With general aviation dominated as it is with decades-old designs, the generally declining rate of accidents and fatalities bears witness to the value of training and technology in keeping pilots and their charges safe.

However, the recent influx of clean-sheet aircraft designs helps illustrate how much designers have learned about safety since the birth of Cherokees, Skyhawks and Bonanzas. While performance continues to drive the sales of new airplanes, safety is a key component of a manufacturers long-term viability, thanks in part to product liability concerns. That reality has forced designers to pay close attention to both active and passive safety features in new models.

Industrial designers have long recognized that training is less effective in general at preventing accidents than is removing the threats through equipment design and technology. And once an accident happens, its up to the machinerys configuration to limit the extent of injury to the operator.

Applied to airplanes, that means an airplane designed with active safety in mind should have forgiving handling, good performance, good visibility and an effective man/machine interface.

Good handling includes positive stability, high maneuverability, controllability in a stall, stall resistance and a high crosswind component. Performance means short takeoff and landing rolls, low approach and stall speeds, good glide range, and enough speed to minimize a flights exposure to changing weather. Good visibility means limiting blind spots, to be sure, but also means the airplane should be equipped with recognition lighting and traffic avoidance equipment.

The pilot/machine interface is the most challenging. It requires reducing the pilots workload through thoughtful cockpit ergonomics and advanced powerplant design. However, it also requires powerful avionics that have a simple enough operating logic that training requirements are not excessive.

Despite the best efforts of designers, accidents will happen. And when they do the airplane design can help minimize injuries.

Passive safety elements include such things as protected fuel tanks that help limit the threat of post-crash fire. The airplane should have effective seatbelts as well as seat construction that absorbs downward impact yet restrains occupants in a frontal impact. Perhaps most importantly, it means the fuselage should have a design that absorbs energy up to the point where the passenger compartment is, and then it protects occupants vigorously.

Active Safety
In a nutshell, active safety means the pilot is able to avoid accidents in the first place. You see this in automobile commercials routinely, as the sports sedan swerves to avoid the debris that has fallen off of the flatbed truck. Psychologically this plays into the drivers (or pilots) sense of being in control of his own destiny.

Cirrus Design markets two main design aspects of its airplanes as active safety enhancements. The outboard leading edge of the wing is distinctly different from the inboard leading edge, a design that aims to provide better roll control authority and pre-stall warning at low airspeeds and high angles of attack. One result is that the airplane tends to resist inadvertent spins better than conventional wings.

The outboard leading edge extends farther forward than the inboard edge, creating a stall fence that blocks the detached airflow from progressing outboard. In practice, you can fly a Cirrus well into the pre-stall buffet and retain good aileron control.

Lancair has followed a similar strategy in its certified Columbia models.

_Material supplied_.
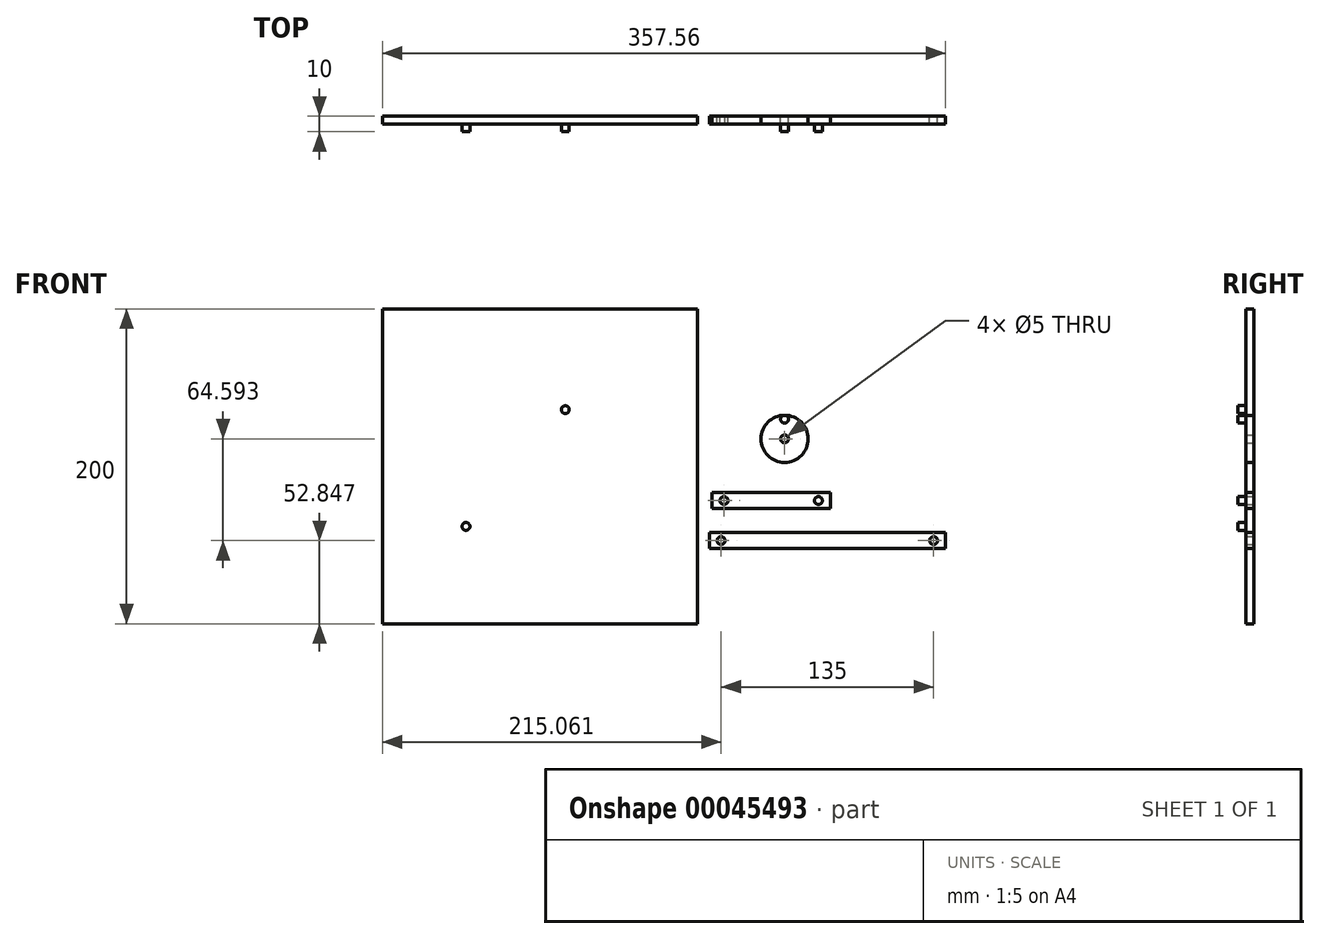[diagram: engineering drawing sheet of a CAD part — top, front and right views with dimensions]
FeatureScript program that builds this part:
annotation { "Feature Type Name" : "Feature", "Feature Type Description" : "" }
export const myFeature = defineFeature(function(context is Context, id is Id, definition is map)
    precondition{}
    {
        {
            var Q0;
            Q0=qCreatedBy(makeId("Front.planeOp"),FACE);
            var sketch = newSketch(context, id + "F0", { "sketchPlane" : qUnion([Q0])});
            skCircle(sketch, "E0", {"center": v(0, 0) * mm, "radius": 15 * mm});
            skCircle(sketch, "E1", {"center": v(0, 0) * mm, "radius": 2.5 * mm});
            skCircle(sketch, "E2", {"center": v(0, 12.5) * mm, "radius": 2.5 * mm});
            skLineSegment(sketch, "E3.bottom", {"start": v(-46, -34.18) * mm, "end": v(29, -34.18) * mm});
            skLineSegment(sketch, "E3.top", {"start": v(-46, -44.18) * mm, "end": v(29, -44.18) * mm});
            skLineSegment(sketch, "E3.left", {"start": v(-46, -34.18) * mm, "end": v(-46, -44.18) * mm});
            skLineSegment(sketch, "E3.right", {"start": v(29, -34.18) * mm, "end": v(29, -44.18) * mm});
            skCircle(sketch, "E4", {"center": v(-38.5, -39.18) * mm, "radius": 2.5 * mm});
            skCircle(sketch, "E5", {"center": v(21.5, -39.18) * mm, "radius": 2.5 * mm});
            skLineSegment(sketch, "E6.bottom", {"start": v(-47.85, -59.6) * mm, "end": v(102.15, -59.6) * mm});
            skLineSegment(sketch, "E6.top", {"start": v(-47.85, -69.6) * mm, "end": v(102.15, -69.6) * mm});
            skLineSegment(sketch, "E6.left", {"start": v(-47.85, -59.6) * mm, "end": v(-47.85, -69.6) * mm});
            skLineSegment(sketch, "E6.right", {"start": v(102.15, -59.6) * mm, "end": v(102.15, -69.6) * mm});
            skCircle(sketch, "E7", {"center": v(-40.35, -64.6) * mm, "radius": 2.5 * mm});
            skCircle(sketch, "E8", {"center": v(94.65, -64.6) * mm, "radius": 2.5 * mm});
            skSolve(sketch);
        }
        {
            var Q0;
            Q0=qCreatedBy(makeId("Front.planeOp"),FACE);
            var sketch = newSketch(context, id + "F1", { "sketchPlane" : qUnion([Q0])});
            skLineSegment(sketch, "E9.bottom", {"start": v(-255.4, 82.56) * mm, "end": v(-55.4, 82.56) * mm});
            skLineSegment(sketch, "E9.top", {"start": v(-255.4, -117.44) * mm, "end": v(-55.4, -117.44) * mm});
            skLineSegment(sketch, "E9.left", {"start": v(-255.4, 82.56) * mm, "end": v(-255.4, -117.44) * mm});
            skLineSegment(sketch, "E9.right", {"start": v(-55.4, 82.56) * mm, "end": v(-55.4, -117.44) * mm});
            skCircle(sketch, "E10", {"center": v(-202.37, -55.61) * mm, "radius": 2.5 * mm});
            skCircle(sketch, "E11", {"center": v(-139.27, 18.58) * mm, "radius": 2.5 * mm});
            skSolve(sketch);
        }
        {
            var Q0;
            Q0 = qSketchRegion(id + "F0", true);
            extrude(context, id + "F2", {"entities" : qUnion([Q0]), "depth" : 5 * mm});
        }
        {
            var Q0;
            Q0=makeQuery(id+"F1.imprint","IMPRINT",FACE,{"disambiguationData":[TD([[makeQuery(id+"F1.imprint","IMPRINT",EDGE,{"derivedFrom":sQuery(id+"F1.wireOp",EDGE,"E9.bottom")}),-1.0]])]});
            extrude(context, id + "F3", {"entities" : qUnion([Q0]), "depth" : 5 * mm});
        }
        {
            var Q0;
            Q0=makeQuery(id+"F1.imprint","IMPRINT",FACE,{"disambiguationData":[TD([[makeQuery(id+"F1.imprint","IMPRINT",EDGE,{"derivedFrom":sQuery(id+"F1.wireOp",EDGE,"E10")}),1.0]])]});
            extrude(context, id + "F4", {"entities" : qUnion([Q0]), "operationType" : NewBodyOperationType.ADD, "depth" : 10 * mm});
        }
        {
            var Q0;
            Q0=makeQuery(id+"F0.imprint","IMPRINT",FACE,{"disambiguationData":[TD([[makeQuery(id+"F0.imprint","IMPRINT",EDGE,{"derivedFrom":sQuery(id+"F0.wireOp",EDGE,"E2")}),1.0]])]});
            extrude(context, id + "F5", {"entities" : qUnion([Q0]), "operationType" : NewBodyOperationType.ADD, "depth" : 10 * mm});
        }
        {
            var Q0;
            Q0=makeQuery(id+"F0.imprint","IMPRINT",FACE,{"disambiguationData":[TD([[makeQuery(id+"F0.imprint","IMPRINT",EDGE,{"derivedFrom":sQuery(id+"F0.wireOp",EDGE,"E5")}),1.0]])]});
            extrude(context, id + "F6", {"entities" : qUnion([Q0]), "operationType" : NewBodyOperationType.ADD, "depth" : 10 * mm});
        }
        {
            var Q0;
            Q0=makeQuery(id+"F1.imprint","IMPRINT",FACE,{"disambiguationData":[TD([[makeQuery(id+"F1.imprint","IMPRINT",EDGE,{"derivedFrom":sQuery(id+"F1.wireOp",EDGE,"E11")}),1.0]])]});
            extrude(context, id + "F7", {"entities" : qUnion([Q0]), "operationType" : NewBodyOperationType.ADD, "depth" : 10 * mm});
        }
    });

_Directions_.
(a) In the aviation safety passage, what does the outboard leading edge of a Cirrus wing create by extending farther forward than the inboard edge?
(b) From the aviation safety passage, quote the part that opens with the words containing "However, the recent" and closes with "in new models.".
(c) According to the aviation safety passage, which qualities should an airplane designed with active safety in mind have? List all of them.

_Correct answers_.
(a) It creates a stall fence that blocks the detached airflow from progressing outboard.

(b)
However, the recent influx of clean-sheet aircraft designs helps illustrate how much designers have learned about safety since the birth of Cherokees, Skyhawks and Bonanzas. While performance continues to drive the sales of new airplanes, safety is a key component of a manufacturers long-term viability, thanks in part to product liability concerns. That reality has forced designers to pay close attention to both active and passive safety features in new models.

(c)
- Forgiving handling
- Good performance
- Good visibility
- An effective man/machine interface